### Fragmento de lectura
......

Al-borde-del-abismo

Advertencia: Este texto tiene escenas gráficas referentes al suicidio. Se ruega mesura. Si te sientes deprimido o deprimida, si tienes pensamientos suicidas o consideras la posibilidad de autolesionarte, no estás solo o sola. Sí hay ayuda para ti. Encuentrala aqui. No sigas leyendo.

Vi como aquel hombre se acomodaba lentamente la cuerdita blanca alredor del cuello. Le había dado varias vueltas porque no era una soga fuerte y, claro, se podía romper. El otro extremo de la cuerda ya estaba atado en una baranda de un puente de Toronto. 

En seguida busqué con mi mirada los ojos de Sam, que estaba a mi lado, tomándome de la mano. “¿Qué acabamos de ver?”, le pregunté sin decir nada. Nuestros pasos nos habían adelantado unos pocos metros sobre ese puente, pero en mi mente se repetía la escena recién vista: el hombre acomodándose la cuerdita alrededor del cuello. 

Cuando caímos en cuenta, volteamos y vimos que ya estaba del otro lado de la baranda, en una orillita mínima, rendido.

Un par de personas le hablaban y lo sostenian por los brazos. Su chaqueta verde y negra, la bolsita de papel negra y marrón doblada entre su manos, su piel mullida y su mirada perdida estaban allí, literalmente al borde del abismo. En ese momento esa frase cobraba el sentido de cada una de las palabras que la componen. Al-borde-del-abismo. 

“Tenemos que ayudar”, le dije a Sam entonces. Nos devolvimos hacia él y mientras yo marcaba al 911 con mis manos temblorosas, él se acercaba al tipo. 

El corazón me latía a mil por hora. Me urgía encontrar ayuda y Sam, de vez en cuando, me veía para saber si vendría la policía o alguien. Yo seguía en espera de respuesta, las líneas estaban ocupadas.

......

### Partes del ejercicio
[1] Según el relato del puente, ¿en qué ciudad se encuentra el puente donde ocurre la escena?
[2] Resume el relato del puente en dos oraciones.
[3] Escribe la continuación del relato del puente a partir de su última oración.

### Material proporcionado
......

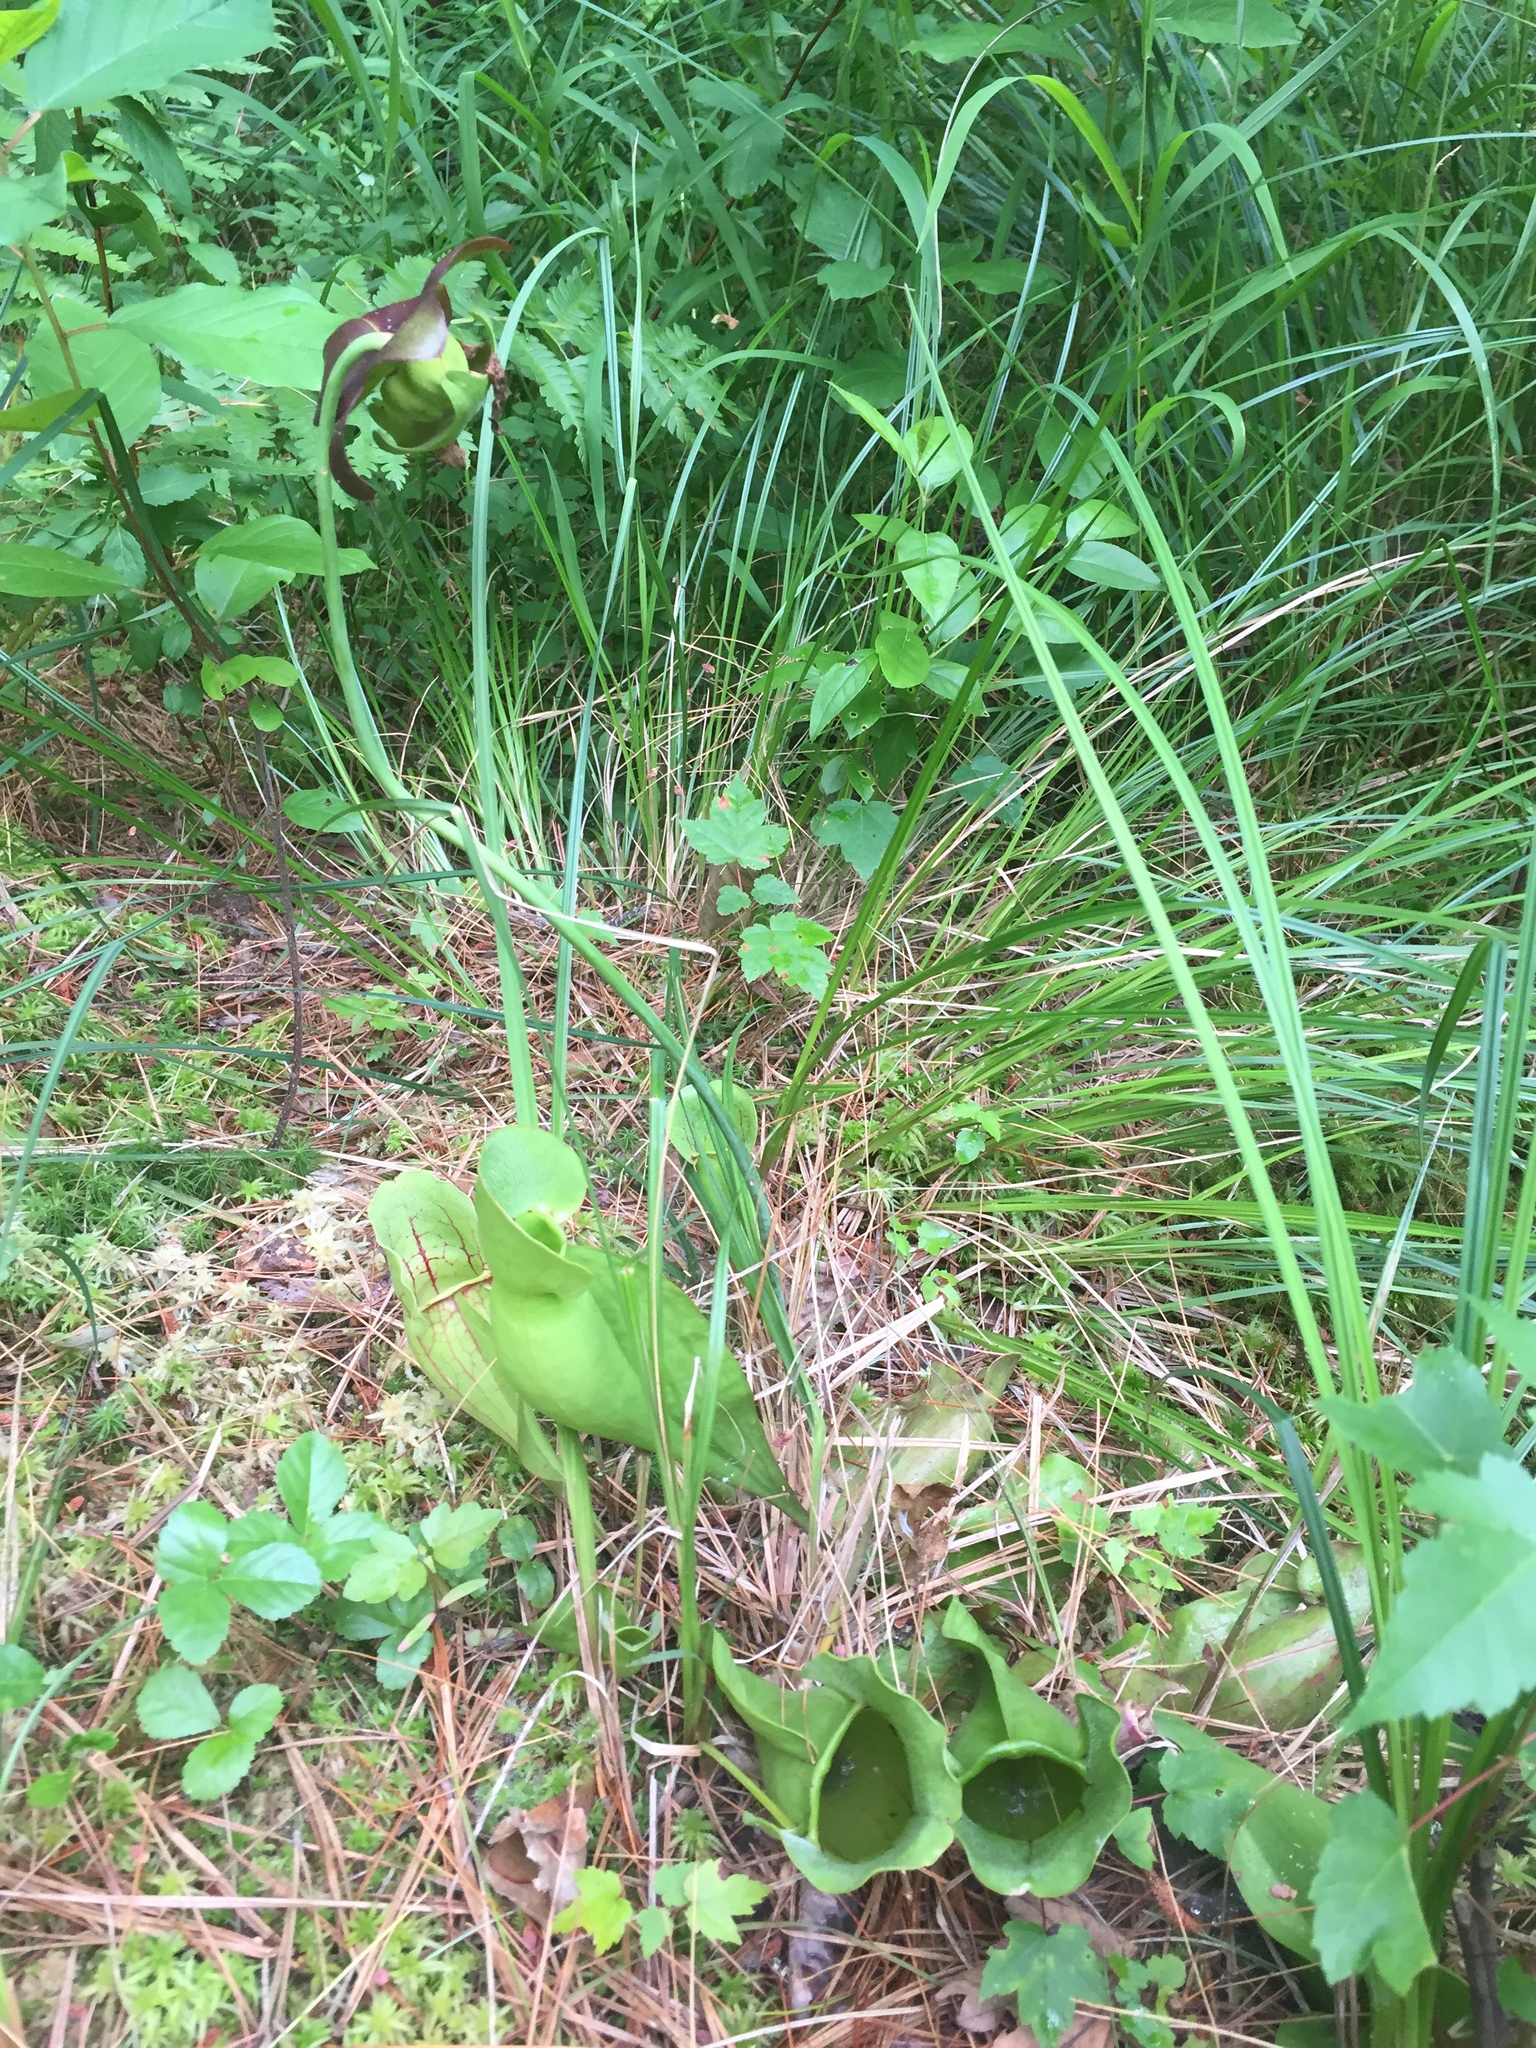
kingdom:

......

### Lista de respuestas
[1] En Toronto.

[2] Sobre un puente de Toronto, quien narra y Sam ven a un hombre enrollarse una cuerda blanca alrededor del cuello y pasar al otro lado de la baranda, donde un par de personas le hablan y lo sostienen por los brazos. Deciden ayudar: Sam se acerca al hombre mientras quien narra marca al 911, pero las líneas están ocupadas.

[3]
Al menos ya eran cuatro quienes estaban sosteniendo y conteniendo al tipo: tres grandulones y una chica muy delgada. A ella la habíamos visto bajar de un carro que cruzaba el puente. Corrió hasta llegar al otro extremo, donde estaba él.

No sé cuántos segundos o minutos pasaron mientras me contestaba una operadora. Veía la escena desde una distancia prudencial pues no me quería acercar demasiado porque temía que él reaccionara violentamente al verme sostener el celular. Había hecho el amague de saltar instantes atrás y era lo que todos tratábamos de evitar. Abajo del puente se veían muchos rieles y algunos trenes que los atravesaban con ímpetu, ignorantes de lo que sucedía un poco más arriba.

En algún momento pensé que quizá alguien en bicleta podría buscar a un policía cerca, así que caminé y paré al primer ciclista que pasó. 

-¡Ayuda! Para, por favor. – frenó y se empezaron a agrupar detrás de él una fila de ciclistas que no entendían por qué se detenían.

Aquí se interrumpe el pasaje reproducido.